If the actual value of a house drops 20% but the dollar loses 20% of it's value the price in dollars stays the same even though the actual value of the house has still lost 20%.

The affect of a devalued dollar is inflation - not just its value compared to other currencies. In the case of the house, rising inflation helps hide the falling value of the house. Why do you think prices on virtually everything are going up rapidly? We don't live in a vacuum. Oil is priced in dollars, going straight up. Energy is the life blood of any modern economy. Gold priced in dollars, going straight up (as are virtually any other metal). The vast majority of the things we consume have underlying components from raw materials to full assemblies from outside the country - all going up. It just takes time for the affects to trickle through the economy. For people and businesses to raise prices because they find they can't purchase as much and replace inventories using the same number of dollars.
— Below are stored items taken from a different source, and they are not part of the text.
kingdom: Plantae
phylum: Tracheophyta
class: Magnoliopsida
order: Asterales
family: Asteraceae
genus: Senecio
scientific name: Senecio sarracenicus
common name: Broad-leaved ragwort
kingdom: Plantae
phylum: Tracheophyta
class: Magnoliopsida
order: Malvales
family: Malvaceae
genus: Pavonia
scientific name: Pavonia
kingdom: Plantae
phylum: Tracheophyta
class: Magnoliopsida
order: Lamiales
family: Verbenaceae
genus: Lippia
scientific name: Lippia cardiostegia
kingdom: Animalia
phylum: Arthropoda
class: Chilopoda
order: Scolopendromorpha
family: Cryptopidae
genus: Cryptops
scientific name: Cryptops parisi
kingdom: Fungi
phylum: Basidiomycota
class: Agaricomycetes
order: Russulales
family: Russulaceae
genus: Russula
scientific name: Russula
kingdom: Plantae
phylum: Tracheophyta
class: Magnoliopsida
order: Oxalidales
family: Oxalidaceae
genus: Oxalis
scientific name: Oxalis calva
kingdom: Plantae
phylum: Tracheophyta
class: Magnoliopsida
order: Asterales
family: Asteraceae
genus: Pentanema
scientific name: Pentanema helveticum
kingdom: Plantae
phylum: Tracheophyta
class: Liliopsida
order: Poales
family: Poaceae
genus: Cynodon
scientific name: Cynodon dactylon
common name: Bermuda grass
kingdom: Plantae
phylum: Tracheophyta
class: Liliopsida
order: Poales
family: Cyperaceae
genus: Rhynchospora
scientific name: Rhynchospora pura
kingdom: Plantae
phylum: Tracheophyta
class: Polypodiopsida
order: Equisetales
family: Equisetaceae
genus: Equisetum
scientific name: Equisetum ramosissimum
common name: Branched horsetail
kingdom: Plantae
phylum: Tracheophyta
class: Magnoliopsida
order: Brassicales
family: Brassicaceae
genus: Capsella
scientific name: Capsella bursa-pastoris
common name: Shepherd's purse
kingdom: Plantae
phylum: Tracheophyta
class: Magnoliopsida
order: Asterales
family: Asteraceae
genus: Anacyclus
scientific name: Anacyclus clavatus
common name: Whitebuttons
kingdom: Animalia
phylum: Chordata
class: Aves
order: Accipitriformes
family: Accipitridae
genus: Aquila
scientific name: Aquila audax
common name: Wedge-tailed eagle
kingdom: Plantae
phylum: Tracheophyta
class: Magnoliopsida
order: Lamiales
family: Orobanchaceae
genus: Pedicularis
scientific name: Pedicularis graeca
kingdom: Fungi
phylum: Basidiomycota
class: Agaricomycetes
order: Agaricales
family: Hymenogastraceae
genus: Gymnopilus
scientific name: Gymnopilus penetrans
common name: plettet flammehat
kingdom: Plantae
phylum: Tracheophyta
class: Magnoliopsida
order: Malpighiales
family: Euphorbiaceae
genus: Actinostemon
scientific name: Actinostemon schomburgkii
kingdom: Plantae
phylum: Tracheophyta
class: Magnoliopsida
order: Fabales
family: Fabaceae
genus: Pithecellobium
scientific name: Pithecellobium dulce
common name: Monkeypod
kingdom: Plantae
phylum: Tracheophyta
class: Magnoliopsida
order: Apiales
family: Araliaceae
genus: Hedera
Now back to the house. If the bank has the value of the house as $300,000 on their books, they show it as $300,000 worth of collateral. They are required to have a given amount of collateral for how much they loan out. If the house drops to $200,000 they are in trouble not only because they may have more into it than they can get back from it, but because they can't show its value as being $300,000 anymore forcing them to find more cash or getting rid of more debt in order to meet the collateral requirements. Now if you devalue the dollar that house is worth more dollars (not more actual value). With it numerically worth more dollars the banks show less of a loss numerically if they foreclose. But more importantly that asset on their books is numerically worth more dollars balancing their books keeping them solvent. This while everything that is held in dollars is actually becoming worth less across the board - inflation.